Hyphenated Identities: Roopali Sircar Gaur

Roopali Sircar Gaur
Roopali Sircar Gaur, Ph.D. is a retired English professor (Sri Venkateswara college, University of Delhi), and Founder President of YUVATI, a nonprofit organisation working for adolescent girls and boys across India.  Sircar Gaur also works with children from underserved communities in what she calls Mera Kitab Ghar: The Backyard Book Club she established as a pop-up book club. She also taught Creative Writing at IGNOU for many years. Sircar Gaur is a widely published columnist and writer, who has written for peer-reviewed journals, and presented papers and served on academic conference panels at Universities in the United Kingdom, Europe, the United States, Canada and India. Her book The Twice Colonised: Women in African Literature is a seminal text on those subjects. She is also the co-editor (with Anita Nahal) of the anthology, In All The Spaces-Diverse Voices In Global Women’s Poetry (2020). Sircar Gaur has traveled the world, and now lives in Meerut, India with her retired military spouse and their three dogs.


Travelling Tales 1

I am Janus...The Roman God. Like the month of January named after me I look back and I look ahead. Journeys are like that. They begin in memories of other places and other times. Somewhere on our journeys, we catch up with places and people who had journeyed ahead of you.

In South Florida I caught up on one such friend who had left the adjoining village to the shores of the United States of America. How deep and beautiful that connection, unravelled itself in memories of each and every word we had once exchanged. He was the young physician next door who was aspiring to go to the US: Those were heady days and he left one day.

But before he did, we friends got together to bid him farewell. After all the dancing and singing was over he sang a most poignant song…a song about never saying goodbye. The song  echoed over the decades that we did not and could not meet.
Last night as I walked into his incredibly palatial home, a movie star home with the who’s who in the neighborhood, I knew my friend had arrived. His long journey from next door physician to reputed celebrity cardiologist had happened.

My heart swelled with pride. The chandeliers twinkled and tinkled with the wine glasses as we raised a toast to this eventful journey. His and mine. To sit and talk about my father and my family and my father’s home where we all hung out was incredibly satisfying.

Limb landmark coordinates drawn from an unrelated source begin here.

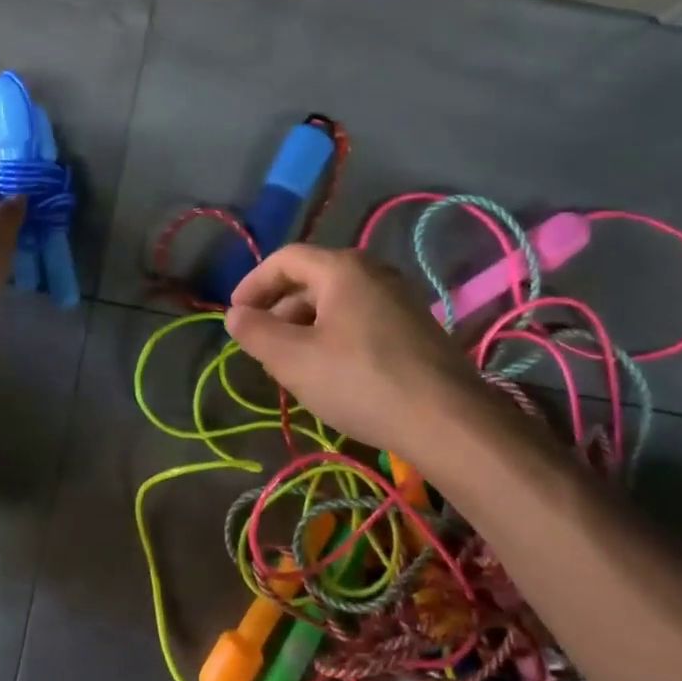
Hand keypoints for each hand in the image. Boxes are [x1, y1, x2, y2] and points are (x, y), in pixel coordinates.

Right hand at [225, 244, 486, 456]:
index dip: (252, 284)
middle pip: (311, 279)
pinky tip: (330, 372)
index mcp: (342, 269)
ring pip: (336, 302)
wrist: (447, 421)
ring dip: (304, 326)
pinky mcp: (414, 328)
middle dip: (278, 309)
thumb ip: (256, 332)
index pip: (284, 259)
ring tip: (291, 364)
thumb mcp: (293, 360)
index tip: (235, 316)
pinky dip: (333, 336)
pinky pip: (359, 319)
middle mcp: (373, 272)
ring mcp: (399, 299)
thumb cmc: (360, 381)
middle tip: (261, 346)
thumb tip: (234, 315)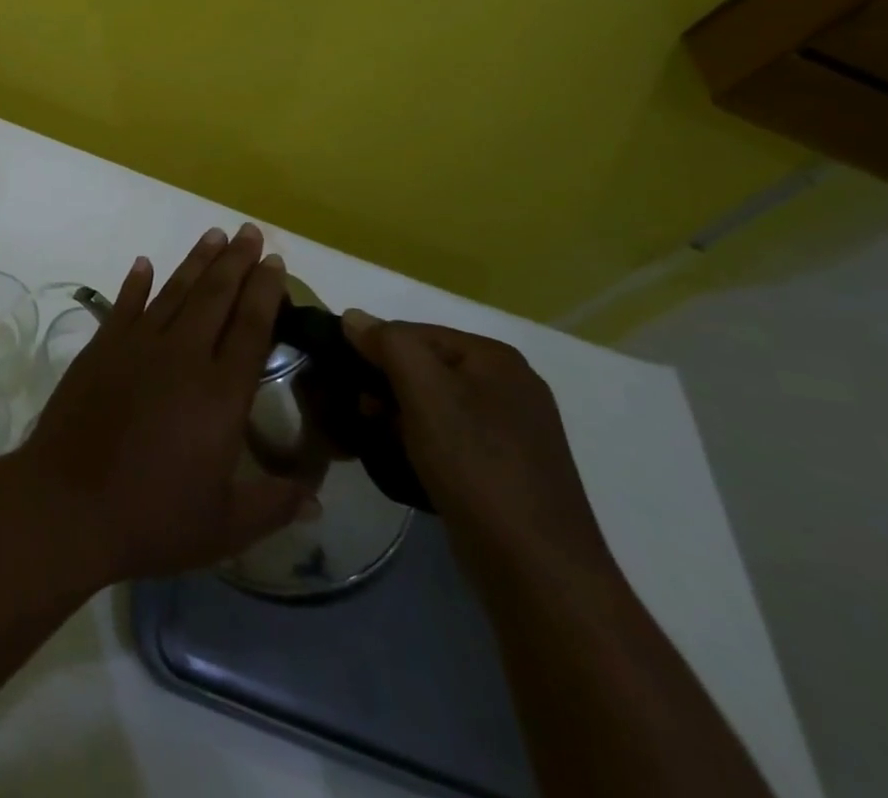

The dinner was thoughtfully curated. It was all Hyderabadi cuisine. We Hyderabadis just sat down and ate, swallowing our tears and our memories.

We forgot Florida.

When it was time to go, the cardiologist broke my heart. ❤️

He picked up the karaoke mic and sang the song he sang in 1977 before he left home...
Kabhi alvida na kehena
Never say goodbye.
The heart travels too.


Travelling Tales 2

Travelling is not always about places it is about people who live in those places. I am particularly interested in human behaviour especially of people known and unknown.  Coming from environs where the neighbour hood is no longer neighbourly I am charmed by the friendly hi and hello from anybody and everybody I encounter. Be it the postman, the janitor, the dog walking neighbour or the helmet wearing young cyclist. It has made me a friendly person too. I feel less conscious about the exotic ethnicity that I think I exude. 

The super expensive only high end shopping mall called Tyson Galleria with its quietly boasting Omega, Yeves St Lauren's, Gucchi, Saks of Fifth Avenue, Chanel, Armani, Michael Kors , and the shining sleek  Maserati  cars , Calvin Klein , Ralph Lauren had  just a handful of people window shopping. If I were to buy these I would have to move into a mansion in a new neighbour hood. The neighbours may not be as friendly.
What kind of people bought a handbag that cost $3000? Or a suit that cost seven thousand! Or a man perfume for $ 2,350!!!  Couldn't be very nice people.

Thinking my thoughts, I headed towards the exit. A huge glass door barred my way and a gentleman with salt and pepper hair, dressed immaculately in a suit (Armani?) stepped aside holding the door ajar for me, as I stepped out, he ran and opened the second huge glass door smiling. I was overwhelmed. "Thank you thank you " I gushed. " i have not met anybody like you!"  He smiled the handsomest smile I had seen! "I am the last of the American gentlemen left! " he laughed "oh I am joking". " you deserve a hug" I said. It was followed by a big hug, a kiss on my cheek and a, “I am always ready to hug a beautiful woman". I saw the flash of an Omega watch and smelt the whiff of Clive Christian no 1…


People who shop here aren't bad at all. Just different. The heart travels everywhere.